Could we understand more about the dogmatic debates in church history by studying unbelieving scholars’ analyses of the development of western civilization, its cultural institutions, and its intellectual trends?
Can our missiology be enriched by anthropologists’ analyses of primitive cultures in the developing world, or by a book written by a Muslim scholar, presenting Islam as a system of belief and behavior?
John Calvin, for example, writes of the achievements of ancient pagan culture: Whenever we come upon these matters in secular writers, let that admirable light of truth shining in them teach us that the mind of man, though fallen and perverted from its wholeness, is nevertheless clothed and ornamented with God’s excellent gifts.
If we regard the Spirit of God as the sole fountain of truth, we shall neither reject the truth itself, nor despise it wherever it shall appear, unless we wish to dishonor the Spirit of God.
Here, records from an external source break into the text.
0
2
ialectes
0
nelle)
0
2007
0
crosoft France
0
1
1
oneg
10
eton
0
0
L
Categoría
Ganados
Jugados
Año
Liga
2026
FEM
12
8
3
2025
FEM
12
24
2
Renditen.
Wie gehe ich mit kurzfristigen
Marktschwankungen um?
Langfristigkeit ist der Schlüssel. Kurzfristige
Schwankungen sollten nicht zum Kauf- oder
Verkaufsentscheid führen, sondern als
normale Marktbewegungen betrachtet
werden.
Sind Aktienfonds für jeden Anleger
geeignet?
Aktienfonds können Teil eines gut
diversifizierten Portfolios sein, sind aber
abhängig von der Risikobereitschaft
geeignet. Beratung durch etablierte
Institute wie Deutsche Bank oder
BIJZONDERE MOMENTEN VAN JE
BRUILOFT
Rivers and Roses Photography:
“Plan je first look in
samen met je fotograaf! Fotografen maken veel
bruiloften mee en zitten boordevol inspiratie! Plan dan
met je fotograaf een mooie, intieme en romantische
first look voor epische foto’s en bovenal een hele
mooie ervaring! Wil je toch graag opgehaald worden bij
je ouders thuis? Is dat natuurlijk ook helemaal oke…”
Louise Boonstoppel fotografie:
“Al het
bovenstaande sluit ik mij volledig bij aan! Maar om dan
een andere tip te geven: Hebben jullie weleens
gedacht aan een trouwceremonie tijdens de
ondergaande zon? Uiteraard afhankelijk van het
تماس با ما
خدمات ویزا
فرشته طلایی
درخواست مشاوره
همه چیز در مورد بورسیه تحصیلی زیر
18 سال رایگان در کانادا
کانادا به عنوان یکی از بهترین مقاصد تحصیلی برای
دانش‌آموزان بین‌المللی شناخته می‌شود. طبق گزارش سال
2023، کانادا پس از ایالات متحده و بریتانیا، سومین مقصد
For by holding the gifts of the Spirit in slight esteem, we condemn and reproach the Spirit himself. Shall we deny that the truth shone upon the ancient jurists who established civic order and discipline with such great equity?
Shall we say that the philosophers were blind in their fine observation and artful description of nature?
Let us think specifically of the noetic effects of total depravity—sin’s distorting influence on our thinking and understanding: our presuppositions, perceptions, and processes of interpretation and reasoning.
 Those who deny the living God of the Bible begin their thinking on the wrong foot, willfully blind to the most significant feature of every object in the universe and every event in history-the fact that every creature and its every action depend on the Creator and bear witness to the Creator.